The format may inadvertently disadvantage Spokane-area youth climbers, said Ivy Pete, a senior at North Central High School.

"We do not have the ability to train for speed unless we go to Seattle or Bozeman," she said. "With the possible combination at a regional, divisional or national level on the youth scale in the future, it just means less kids climbing at the elite level."

The goal, according to reporting from the New York Times, is to separate speed climbing into its own category in the 2024 Paris Games while keeping bouldering and lead climbing a combined event.

Growing popularity

Another area of hope and concern for Spokane-area climbers is the increased exposure the Olympics may bring to an already popular sport.

"I personally am PSYCHED to have climbing in the Olympics," climbing coach Chelsea Murn said in a message. "I know some are worried that climbing might get 'too popular,' but I believe that the more climbers we have the better opportunity we have to take care of the areas we love and continue improving access to them."

Zach Turner, the manager of Eastern Washington University's climbing gym, believes the Olympic spotlight will raise the "standards and opportunities for competition climbers, which is awesome."

His comment raises an important distinction.

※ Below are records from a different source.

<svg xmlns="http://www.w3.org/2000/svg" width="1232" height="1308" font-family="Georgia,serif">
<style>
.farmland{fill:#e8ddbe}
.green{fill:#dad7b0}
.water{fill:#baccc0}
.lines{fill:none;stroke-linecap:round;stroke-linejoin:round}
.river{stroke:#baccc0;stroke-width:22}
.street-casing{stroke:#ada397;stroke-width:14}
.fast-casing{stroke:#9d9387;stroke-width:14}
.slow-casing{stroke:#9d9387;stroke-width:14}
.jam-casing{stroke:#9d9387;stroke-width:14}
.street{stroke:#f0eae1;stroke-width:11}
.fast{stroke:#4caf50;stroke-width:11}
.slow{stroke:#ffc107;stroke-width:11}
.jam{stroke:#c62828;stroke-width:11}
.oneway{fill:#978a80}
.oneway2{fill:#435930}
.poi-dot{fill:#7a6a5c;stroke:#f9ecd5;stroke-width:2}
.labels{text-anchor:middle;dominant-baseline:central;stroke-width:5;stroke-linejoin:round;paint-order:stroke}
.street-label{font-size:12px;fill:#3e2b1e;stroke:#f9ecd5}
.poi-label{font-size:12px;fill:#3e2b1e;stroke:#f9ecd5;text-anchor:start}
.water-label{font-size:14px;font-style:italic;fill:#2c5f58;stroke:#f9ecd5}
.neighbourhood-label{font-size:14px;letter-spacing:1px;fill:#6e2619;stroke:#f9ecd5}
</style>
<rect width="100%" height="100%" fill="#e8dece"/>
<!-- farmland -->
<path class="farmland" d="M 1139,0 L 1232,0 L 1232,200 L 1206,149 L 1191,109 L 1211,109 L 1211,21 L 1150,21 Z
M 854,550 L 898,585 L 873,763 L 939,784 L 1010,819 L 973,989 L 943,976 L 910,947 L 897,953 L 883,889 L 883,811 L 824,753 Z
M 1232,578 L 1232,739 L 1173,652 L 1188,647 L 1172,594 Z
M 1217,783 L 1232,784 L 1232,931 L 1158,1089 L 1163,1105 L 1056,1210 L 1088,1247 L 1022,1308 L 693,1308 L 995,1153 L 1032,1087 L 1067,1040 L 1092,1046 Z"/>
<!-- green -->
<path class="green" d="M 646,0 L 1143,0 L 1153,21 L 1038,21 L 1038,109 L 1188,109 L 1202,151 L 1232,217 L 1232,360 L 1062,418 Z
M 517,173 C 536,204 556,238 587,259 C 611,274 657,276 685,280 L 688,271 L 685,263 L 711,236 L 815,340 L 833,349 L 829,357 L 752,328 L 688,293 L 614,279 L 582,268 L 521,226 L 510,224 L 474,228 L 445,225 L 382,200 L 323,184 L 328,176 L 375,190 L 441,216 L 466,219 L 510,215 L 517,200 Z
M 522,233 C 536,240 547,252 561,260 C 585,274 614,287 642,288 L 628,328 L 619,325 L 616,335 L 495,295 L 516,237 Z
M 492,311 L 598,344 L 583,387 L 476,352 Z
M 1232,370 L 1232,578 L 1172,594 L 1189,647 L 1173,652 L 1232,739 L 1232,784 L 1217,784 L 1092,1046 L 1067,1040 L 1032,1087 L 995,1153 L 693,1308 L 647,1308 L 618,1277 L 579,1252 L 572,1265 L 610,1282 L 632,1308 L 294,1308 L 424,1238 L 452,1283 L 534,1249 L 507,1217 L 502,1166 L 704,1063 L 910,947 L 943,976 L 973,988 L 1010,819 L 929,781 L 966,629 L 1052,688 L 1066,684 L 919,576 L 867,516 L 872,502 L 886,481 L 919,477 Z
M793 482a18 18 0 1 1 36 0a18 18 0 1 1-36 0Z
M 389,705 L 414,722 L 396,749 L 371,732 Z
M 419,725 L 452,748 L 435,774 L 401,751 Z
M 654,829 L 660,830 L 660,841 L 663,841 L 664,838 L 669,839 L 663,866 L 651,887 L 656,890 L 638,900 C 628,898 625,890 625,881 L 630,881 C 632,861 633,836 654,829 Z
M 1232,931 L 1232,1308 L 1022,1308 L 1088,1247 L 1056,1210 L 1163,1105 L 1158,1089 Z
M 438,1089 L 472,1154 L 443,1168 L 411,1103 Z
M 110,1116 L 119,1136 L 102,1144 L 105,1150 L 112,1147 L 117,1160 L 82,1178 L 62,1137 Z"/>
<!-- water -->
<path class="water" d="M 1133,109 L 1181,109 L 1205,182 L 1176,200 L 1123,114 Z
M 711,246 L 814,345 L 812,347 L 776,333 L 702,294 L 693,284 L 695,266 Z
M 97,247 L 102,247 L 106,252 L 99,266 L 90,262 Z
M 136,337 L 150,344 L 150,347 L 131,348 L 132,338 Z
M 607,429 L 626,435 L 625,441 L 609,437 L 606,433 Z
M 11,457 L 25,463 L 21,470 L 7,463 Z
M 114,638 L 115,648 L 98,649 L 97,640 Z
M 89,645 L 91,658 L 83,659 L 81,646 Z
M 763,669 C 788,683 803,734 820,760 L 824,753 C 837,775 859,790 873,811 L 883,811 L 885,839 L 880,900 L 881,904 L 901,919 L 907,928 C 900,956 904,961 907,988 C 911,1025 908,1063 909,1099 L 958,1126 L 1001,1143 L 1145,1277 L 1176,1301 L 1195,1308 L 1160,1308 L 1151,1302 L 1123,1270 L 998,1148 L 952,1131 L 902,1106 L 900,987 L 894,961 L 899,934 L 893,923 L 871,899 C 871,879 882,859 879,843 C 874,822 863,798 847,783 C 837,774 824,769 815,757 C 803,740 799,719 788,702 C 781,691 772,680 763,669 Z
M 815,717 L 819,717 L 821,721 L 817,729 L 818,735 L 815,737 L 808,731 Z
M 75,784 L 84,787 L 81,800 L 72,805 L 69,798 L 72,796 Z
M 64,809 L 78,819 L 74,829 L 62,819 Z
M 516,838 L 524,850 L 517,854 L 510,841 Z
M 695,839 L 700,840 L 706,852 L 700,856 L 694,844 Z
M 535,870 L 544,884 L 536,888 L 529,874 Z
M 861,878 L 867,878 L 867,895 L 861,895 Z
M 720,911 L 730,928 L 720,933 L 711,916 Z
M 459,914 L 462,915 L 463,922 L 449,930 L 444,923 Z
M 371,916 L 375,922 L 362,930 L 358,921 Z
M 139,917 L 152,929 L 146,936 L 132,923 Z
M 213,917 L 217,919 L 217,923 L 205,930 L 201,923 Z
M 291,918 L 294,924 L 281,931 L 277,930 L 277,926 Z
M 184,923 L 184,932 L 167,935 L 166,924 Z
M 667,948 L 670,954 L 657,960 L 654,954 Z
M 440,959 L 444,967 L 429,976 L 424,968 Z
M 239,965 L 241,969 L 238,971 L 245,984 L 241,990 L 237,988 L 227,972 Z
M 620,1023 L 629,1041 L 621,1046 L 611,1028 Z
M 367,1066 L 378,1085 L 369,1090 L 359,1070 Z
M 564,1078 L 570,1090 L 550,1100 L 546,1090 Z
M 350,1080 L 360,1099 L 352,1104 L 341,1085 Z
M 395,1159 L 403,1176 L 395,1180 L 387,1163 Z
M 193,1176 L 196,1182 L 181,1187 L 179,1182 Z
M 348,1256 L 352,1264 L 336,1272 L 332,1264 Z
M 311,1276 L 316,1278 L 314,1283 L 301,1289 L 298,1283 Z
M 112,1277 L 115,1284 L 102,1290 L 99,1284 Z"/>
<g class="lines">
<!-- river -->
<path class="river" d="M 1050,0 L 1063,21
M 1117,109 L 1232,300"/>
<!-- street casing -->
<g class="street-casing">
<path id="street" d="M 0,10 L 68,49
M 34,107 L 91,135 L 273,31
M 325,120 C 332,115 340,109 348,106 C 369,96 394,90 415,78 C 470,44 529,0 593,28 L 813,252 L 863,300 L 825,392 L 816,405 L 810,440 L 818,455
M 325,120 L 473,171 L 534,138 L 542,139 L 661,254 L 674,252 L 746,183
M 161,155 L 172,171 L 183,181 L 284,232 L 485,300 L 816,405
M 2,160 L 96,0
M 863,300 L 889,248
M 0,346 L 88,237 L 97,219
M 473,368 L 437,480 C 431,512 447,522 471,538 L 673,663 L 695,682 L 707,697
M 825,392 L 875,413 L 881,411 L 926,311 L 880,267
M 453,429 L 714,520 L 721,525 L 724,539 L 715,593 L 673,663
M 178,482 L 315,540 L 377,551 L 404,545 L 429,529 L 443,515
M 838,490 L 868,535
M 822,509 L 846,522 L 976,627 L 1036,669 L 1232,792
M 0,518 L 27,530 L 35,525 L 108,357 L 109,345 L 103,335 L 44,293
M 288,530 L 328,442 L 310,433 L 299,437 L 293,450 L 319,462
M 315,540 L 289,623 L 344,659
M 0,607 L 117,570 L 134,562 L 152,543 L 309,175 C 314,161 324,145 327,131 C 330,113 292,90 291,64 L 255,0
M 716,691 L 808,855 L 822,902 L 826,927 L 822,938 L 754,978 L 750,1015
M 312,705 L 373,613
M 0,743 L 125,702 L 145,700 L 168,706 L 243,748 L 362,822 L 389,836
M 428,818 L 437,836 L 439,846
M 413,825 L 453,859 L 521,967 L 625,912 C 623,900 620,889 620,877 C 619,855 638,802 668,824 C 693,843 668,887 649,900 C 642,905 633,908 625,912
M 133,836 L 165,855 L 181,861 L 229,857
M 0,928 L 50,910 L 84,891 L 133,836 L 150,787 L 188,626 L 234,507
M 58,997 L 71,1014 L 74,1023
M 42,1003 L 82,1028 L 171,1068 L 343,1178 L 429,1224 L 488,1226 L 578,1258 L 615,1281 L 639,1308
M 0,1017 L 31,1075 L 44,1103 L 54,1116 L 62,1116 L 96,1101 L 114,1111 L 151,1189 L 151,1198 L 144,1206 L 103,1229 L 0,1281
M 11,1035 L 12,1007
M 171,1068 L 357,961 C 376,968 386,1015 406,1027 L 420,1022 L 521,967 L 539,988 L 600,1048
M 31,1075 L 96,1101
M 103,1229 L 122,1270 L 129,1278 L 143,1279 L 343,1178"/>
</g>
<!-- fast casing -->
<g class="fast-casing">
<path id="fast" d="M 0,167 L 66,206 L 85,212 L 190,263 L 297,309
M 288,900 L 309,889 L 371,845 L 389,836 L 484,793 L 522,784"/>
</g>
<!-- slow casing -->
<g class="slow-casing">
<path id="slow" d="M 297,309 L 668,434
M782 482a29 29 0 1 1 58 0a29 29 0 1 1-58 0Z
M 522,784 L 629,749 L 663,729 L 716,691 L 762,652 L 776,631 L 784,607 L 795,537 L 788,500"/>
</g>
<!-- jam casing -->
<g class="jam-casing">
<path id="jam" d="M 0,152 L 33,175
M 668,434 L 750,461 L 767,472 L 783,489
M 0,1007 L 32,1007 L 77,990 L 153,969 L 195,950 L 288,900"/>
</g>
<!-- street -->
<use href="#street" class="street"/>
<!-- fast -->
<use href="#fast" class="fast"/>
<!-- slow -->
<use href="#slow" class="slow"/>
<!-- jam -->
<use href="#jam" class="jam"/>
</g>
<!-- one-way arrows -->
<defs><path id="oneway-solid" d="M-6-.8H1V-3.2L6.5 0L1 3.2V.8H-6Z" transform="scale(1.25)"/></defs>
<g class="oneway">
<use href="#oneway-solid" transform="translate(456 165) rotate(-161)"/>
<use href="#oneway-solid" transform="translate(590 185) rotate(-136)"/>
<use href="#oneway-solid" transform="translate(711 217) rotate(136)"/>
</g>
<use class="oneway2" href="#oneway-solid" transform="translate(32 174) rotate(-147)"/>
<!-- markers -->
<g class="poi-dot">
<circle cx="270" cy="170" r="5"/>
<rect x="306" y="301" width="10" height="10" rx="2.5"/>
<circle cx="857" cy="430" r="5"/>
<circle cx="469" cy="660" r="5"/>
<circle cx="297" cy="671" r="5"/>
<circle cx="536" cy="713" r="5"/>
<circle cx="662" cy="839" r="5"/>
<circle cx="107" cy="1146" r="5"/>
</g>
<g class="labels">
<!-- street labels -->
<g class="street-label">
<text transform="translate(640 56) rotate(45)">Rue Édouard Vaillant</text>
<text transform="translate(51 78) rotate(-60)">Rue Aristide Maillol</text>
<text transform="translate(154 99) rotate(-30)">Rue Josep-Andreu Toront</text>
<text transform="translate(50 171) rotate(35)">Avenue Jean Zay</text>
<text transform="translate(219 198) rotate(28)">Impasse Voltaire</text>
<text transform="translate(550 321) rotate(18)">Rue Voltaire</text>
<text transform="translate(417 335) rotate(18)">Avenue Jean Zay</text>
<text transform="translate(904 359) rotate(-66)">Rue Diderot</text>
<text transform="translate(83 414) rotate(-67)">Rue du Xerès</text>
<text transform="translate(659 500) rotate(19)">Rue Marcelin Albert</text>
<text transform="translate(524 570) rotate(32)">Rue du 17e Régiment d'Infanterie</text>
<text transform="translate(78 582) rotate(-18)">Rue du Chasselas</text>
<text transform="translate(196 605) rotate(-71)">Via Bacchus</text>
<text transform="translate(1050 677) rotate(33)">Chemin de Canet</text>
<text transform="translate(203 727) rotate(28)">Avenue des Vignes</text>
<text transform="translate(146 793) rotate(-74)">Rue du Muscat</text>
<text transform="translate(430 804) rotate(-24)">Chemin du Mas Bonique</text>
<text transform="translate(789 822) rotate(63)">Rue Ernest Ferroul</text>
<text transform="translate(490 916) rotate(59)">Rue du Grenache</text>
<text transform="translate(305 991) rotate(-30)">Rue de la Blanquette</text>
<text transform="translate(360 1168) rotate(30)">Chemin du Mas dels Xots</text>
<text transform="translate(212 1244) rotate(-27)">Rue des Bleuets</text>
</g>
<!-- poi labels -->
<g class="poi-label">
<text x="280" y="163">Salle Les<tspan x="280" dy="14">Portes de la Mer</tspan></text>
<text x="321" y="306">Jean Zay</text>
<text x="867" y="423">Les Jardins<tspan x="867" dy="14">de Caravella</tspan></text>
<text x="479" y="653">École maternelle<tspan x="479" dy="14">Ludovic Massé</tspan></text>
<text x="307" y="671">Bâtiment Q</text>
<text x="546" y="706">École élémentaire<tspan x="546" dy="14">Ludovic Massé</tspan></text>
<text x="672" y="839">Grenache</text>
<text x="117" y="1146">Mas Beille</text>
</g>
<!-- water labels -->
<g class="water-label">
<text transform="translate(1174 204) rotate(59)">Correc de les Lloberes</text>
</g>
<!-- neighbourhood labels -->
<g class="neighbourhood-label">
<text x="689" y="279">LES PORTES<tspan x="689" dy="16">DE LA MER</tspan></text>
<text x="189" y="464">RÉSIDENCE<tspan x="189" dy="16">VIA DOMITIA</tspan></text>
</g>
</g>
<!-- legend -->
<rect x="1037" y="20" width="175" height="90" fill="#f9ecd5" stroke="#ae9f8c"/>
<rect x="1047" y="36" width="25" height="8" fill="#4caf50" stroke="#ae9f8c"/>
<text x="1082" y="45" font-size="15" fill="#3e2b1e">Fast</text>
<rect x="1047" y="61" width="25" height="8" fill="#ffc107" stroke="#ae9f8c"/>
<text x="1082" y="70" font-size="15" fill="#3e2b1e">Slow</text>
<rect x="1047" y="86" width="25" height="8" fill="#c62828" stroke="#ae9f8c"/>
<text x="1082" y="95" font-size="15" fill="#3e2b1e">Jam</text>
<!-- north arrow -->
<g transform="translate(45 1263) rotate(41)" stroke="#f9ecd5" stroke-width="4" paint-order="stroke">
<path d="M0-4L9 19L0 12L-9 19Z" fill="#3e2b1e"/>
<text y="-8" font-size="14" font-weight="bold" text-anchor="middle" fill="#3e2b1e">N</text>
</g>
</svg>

The style of climbing highlighted at the Olympics — competition climbing — happens in a highly controlled and safe setting, a climbing gym.

Climbing rock, ice or snow outside is an entirely different endeavor and some worry the increased exposure will lead to more people climbing outside without the proper safety and etiquette training.

"I think of indoor climbing and outdoor climbing as entirely different sports," Levi Leab said in a message. "I think more people will end up trying outside climbing and the junk show will continue/expand."

Climbing's growing popularity has led to overuse issues, with crowds descending on once-lonesome areas. To some extent, Spokane has been buffered from the crowding but that's likely to change with the region growing.

Safety is also a concern.

Chris Celentano, a Coeur d'Alene climber and outdoor adventure photographer, said he's seen an increase in "downright sketchy and incredibly dangerous" behaviors from new climbers at outdoor climbing areas this year.

"Maybe that's a pure volume issue and there are just too many people getting in to the sport than there are people willing to teach them," he said.

For his part, Roskelley isn't concerned that the Olympics will drive more people into the mountains.

"It's not going to bring 100,000s of people out in to the mountains," he said. "It may drive them to the rock gym."

In 2020, 44 new climbing gyms opened in the U.S., while 18 closed due to the pandemic.

"You just walk out 100 yards from the road and you're away from people if you want to be," Roskelley said.